- Opening Delimiter -

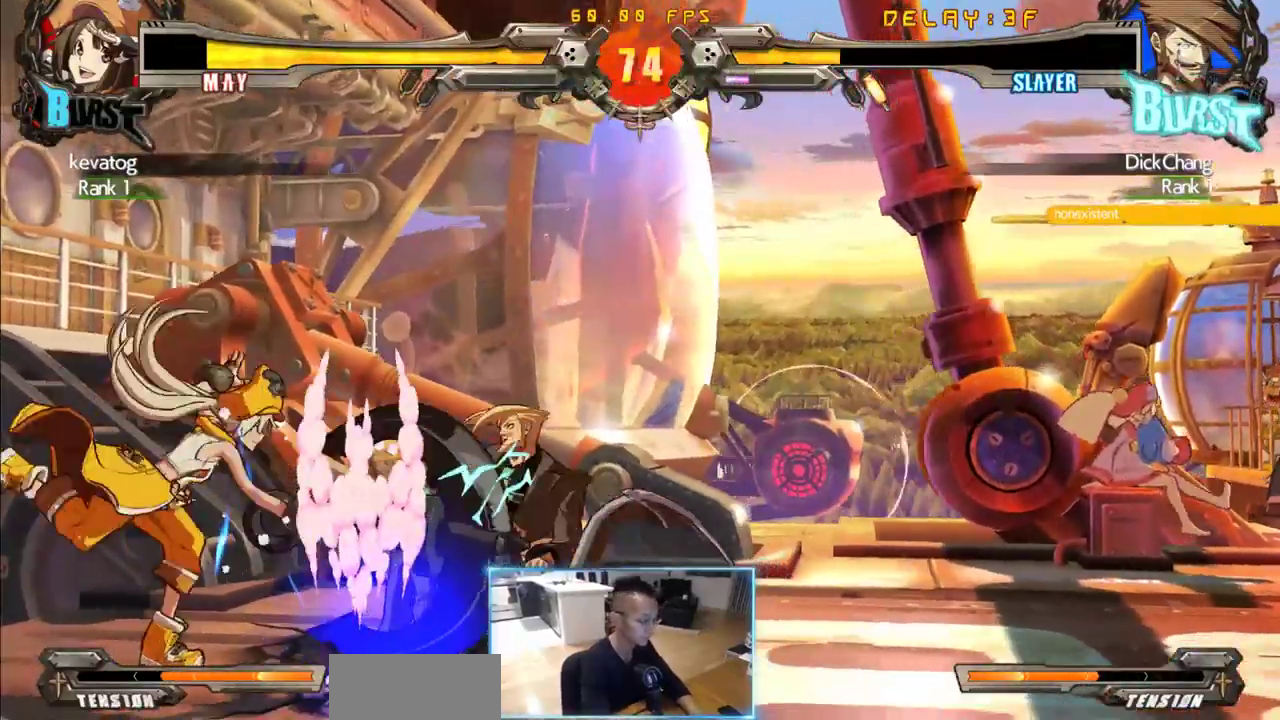
{"dt_ms": 500, "buttons": ["DPAD_LEFT"], "events": [[83, "DPAD_DOWN", "up"], [133, "DPAD_LEFT", "down"], [133, "DPAD_RIGHT", "up"]]}
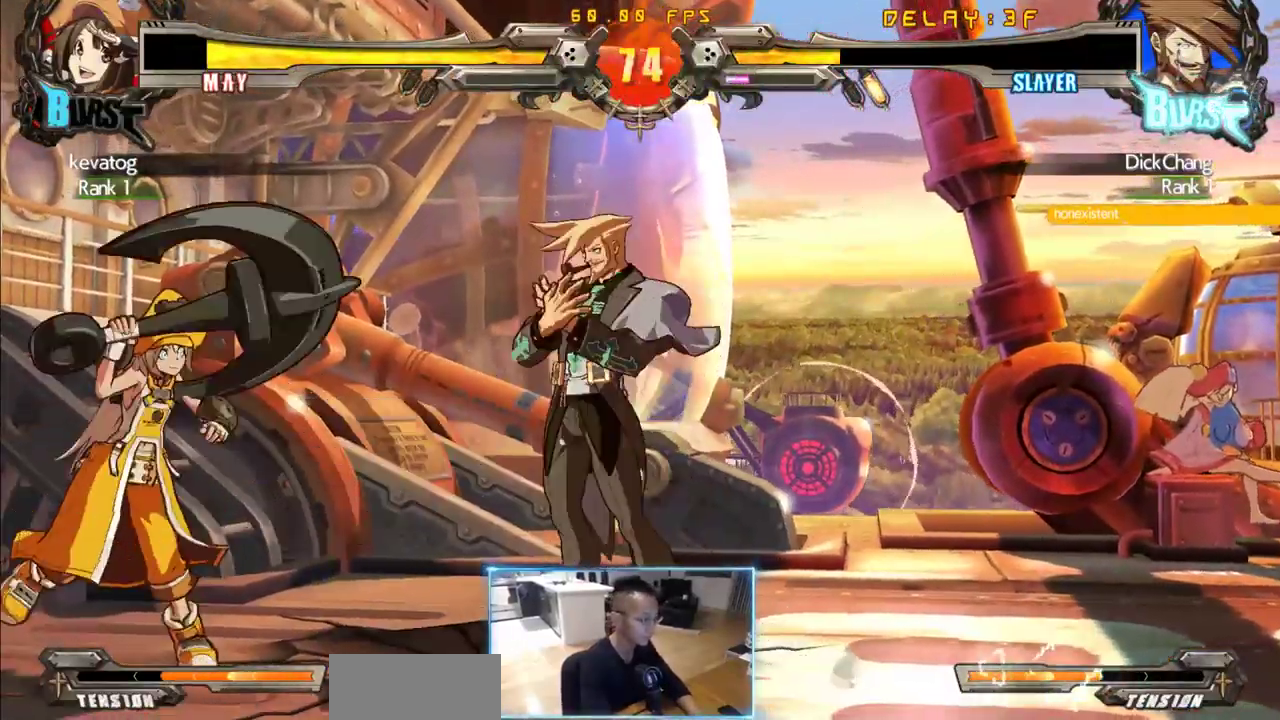
{"dt_ms": 500, "buttons": ["DPAD_LEFT"], "events": []}
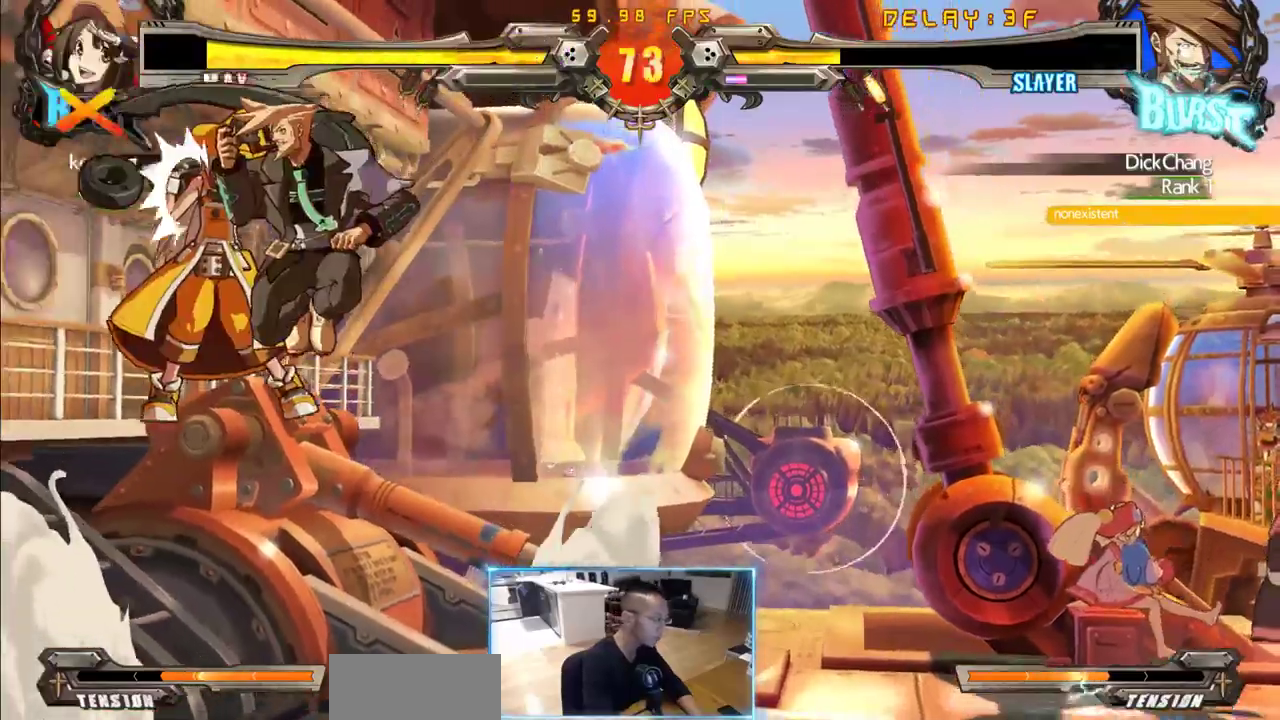
{"dt_ms": 500, "buttons": ["DPAD_LEFT"], "events": []}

- Closing Delimiter -

* _Required action_:
Skipping all pictures, set the listing down exactly as written.

* _Response_:
{"dt_ms": 500, "buttons": ["DPAD_LEFT"], "events": [[83, "DPAD_DOWN", "up"], [133, "DPAD_LEFT", "down"], [133, "DPAD_RIGHT", "up"]]}
{"dt_ms": 500, "buttons": ["DPAD_LEFT"], "events": []}
{"dt_ms": 500, "buttons": ["DPAD_LEFT"], "events": []}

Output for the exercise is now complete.